■ Work item
Copy the following data line for line, leaving out the pictures and changing nothing else.

--- Data provided ---

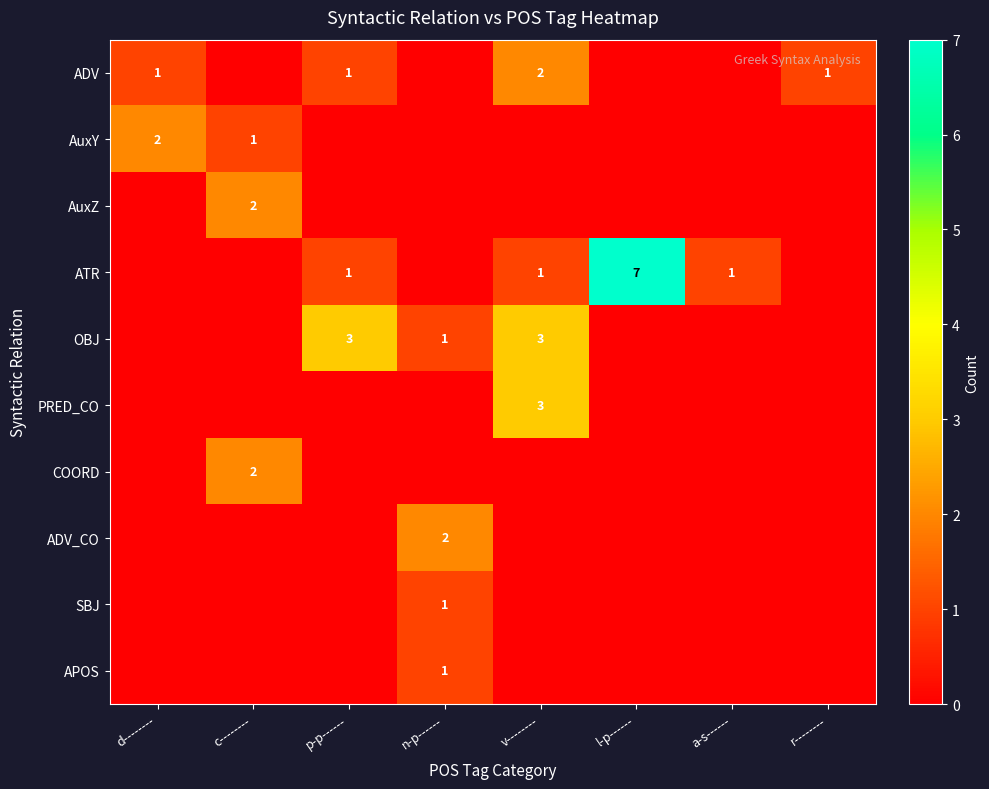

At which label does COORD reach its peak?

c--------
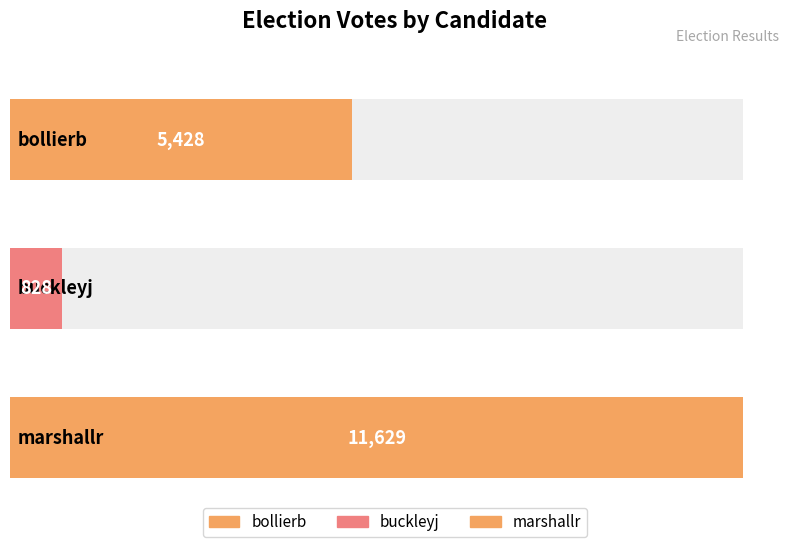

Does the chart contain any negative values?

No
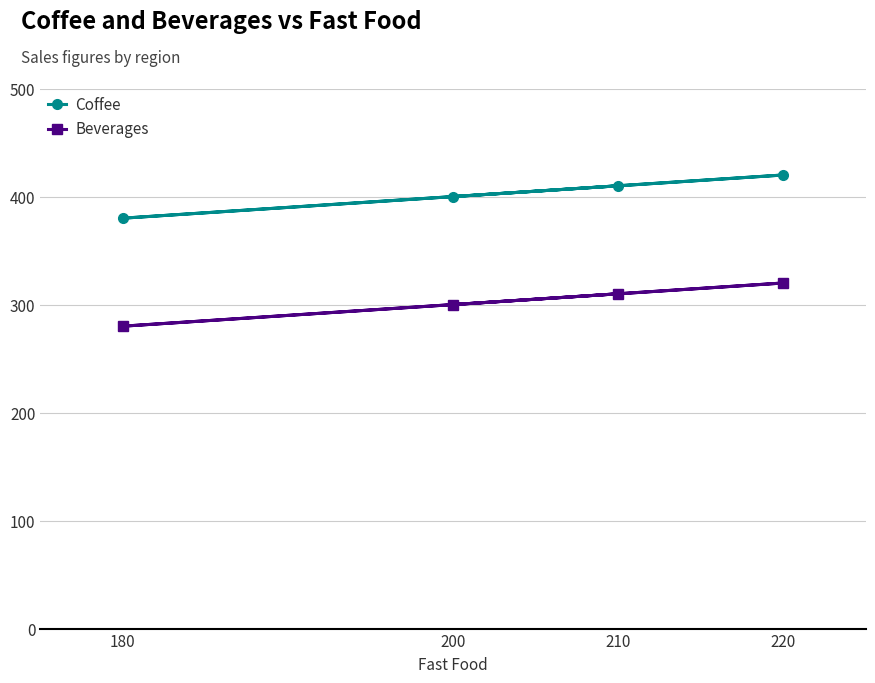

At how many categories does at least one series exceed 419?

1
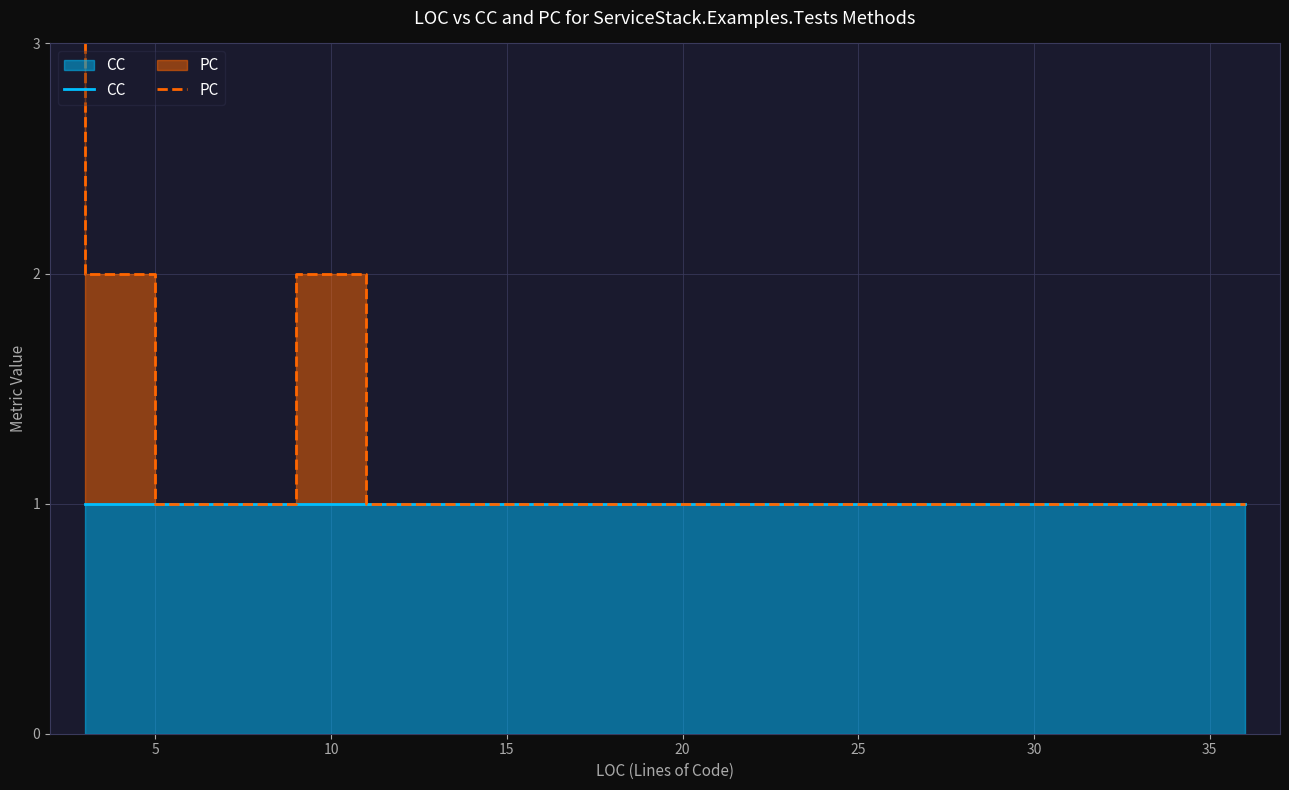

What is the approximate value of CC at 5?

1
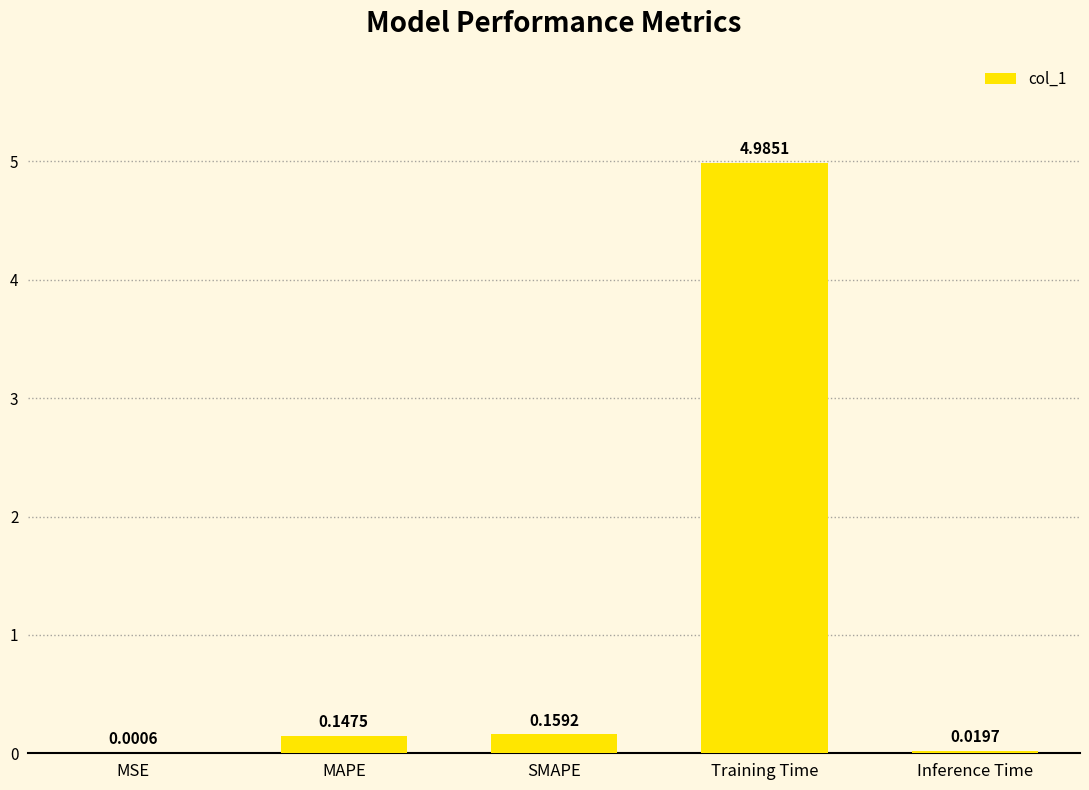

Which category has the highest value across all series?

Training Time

---

■ Exercise response
At which label does COORD reach its peak?

c--------

Does the chart contain any negative values?

No

At how many categories does at least one series exceed 419?

1

What is the approximate value of CC at 5?

1

Which category has the highest value across all series?

Training Time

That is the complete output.